Hacker News new | ask | show | jobs
by ot 4693 days ago
Just out of curiosity, I submitted this yesterday:

https://news.ycombinator.com/item?id=6190603

The URL was

    http://www.python.org/dev/peps/pep-0450/
While this is

    http://www.python.org/dev/peps/pep-0450
That is, exactly the same except for a trailing slash. Doesn't the deduplication algorithm handle this case?
3 comments

Technically speaking, they are separate URLs that may lead to separate resources. For example, Google engine treats them as separate URLs.

That's the reason why opening http://www.python.org/dev/peps/pep-0450 redirects to http://www.python.org/dev/peps/pep-0450/ . HN engine should follow redirect to avoid situations like this.

Technically speaking, there are no equivalent URLs in general, different strings may lead to different resources.

Still, there are a number of common sense heuristics to normalize URLs, that HN applies to do de-duplication. I was wondering what is the rationale for not having trailing slash removal among them. I mean, is there any legitimate website that serves a different resource if you remove the trailing slash?

Per RFC3986/7, http://example.com/%60 and http://example.com/a are equivilant. (Indeed, all major browsers will request the latter regardless of what is input.) Equally, punycode encoded IRIs and the original IRI are equivilance. There is a whole section on equivilance in both of the RFCs (3967 includes 3986 by reference, so is a superset).
Browser equivalence is another thing entirely. Most browsers will accept http://www。google。com (because in Japanese '。' is '.'). But if you tried to request that actual resource it doesn't lead anywhere.

But yeah HN should just use browser equivalence.

But totally undefined and all browsers do their own thing for what's entered in the address bar — there's more consistency in URLs in content, and that doesn't do stuff like normalising '。' but does do the percent-encoded case (for unreserved characters, as the spec says).

Following what the spec says for eqivilance makes sense, at least.
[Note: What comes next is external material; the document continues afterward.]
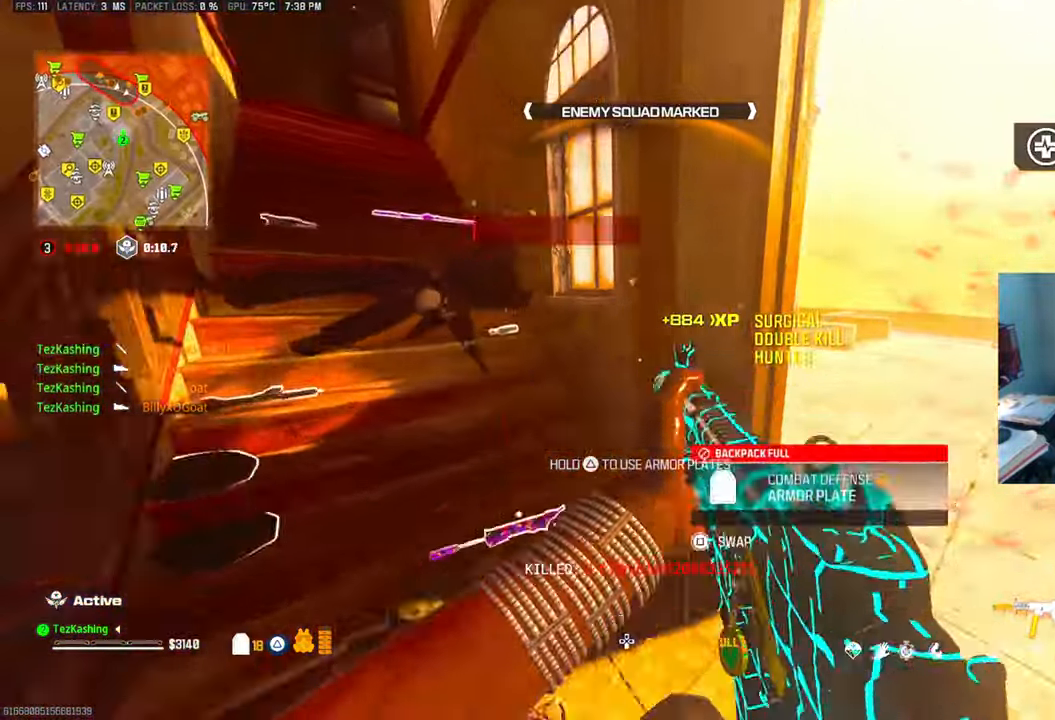
{"buttons": ["TRIANGLE"], "left_stick": "up", "right_stick": "center", "events": [[33, "TRIANGLE", "up"], [83, "right_stick", "down"], [117, "left_stick", "down"], [133, "right_stick", "center"], [183, "TRIANGLE", "down"], [183, "left_stick", "down-left"], [350, "left_stick", "up"]]}
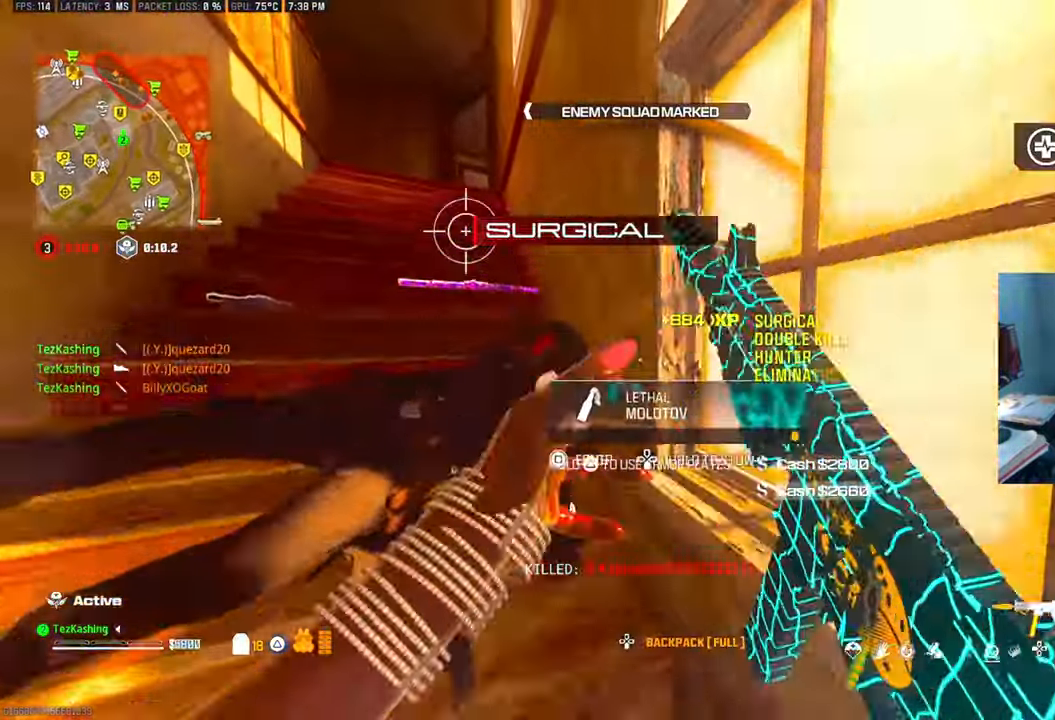
{"buttons": ["TRIANGLE"], "left_stick": "center", "right_stick": "center", "events": [[17, "right_stick", "up"], [233, "right_stick", "center"], [250, "TRIANGLE", "up"], [367, "TRIANGLE", "down"], [500, "left_stick", "center"]]}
Anything drastic is technically treating distinct URLs as equivilant.

Without actually checking redirects, not breaking a few edge cases is much better than a few submissions being duplicated.
Or it could check for a 3xx HTTP status.
I posted an ASK PG [1] about this last month ago and got an angry email from (presumably) a mod. His point was totally valid - that PG 'aint go time fo' that' which is true, but I was just hoping to draw attention to it, as opposed to demand PG drop what he's doing right now and fix it. To be honest, I was quite surprised by the tone of the email.

[1] https://news.ycombinator.com/item?id=5908075

The email wasn't from one of us.
Why should it?

For one, it provides the welcome ability to bring topics up in Hacker News again, where they might get accepted better the second or third time (e.g because more people are online at the time of the second submission).

If the "deduplication algorithm" had "handled this case", then we would only be left with the first submission (a dead discussion), whereas as it is, HN users have now caught on to this PEP news and we have a discussion going on.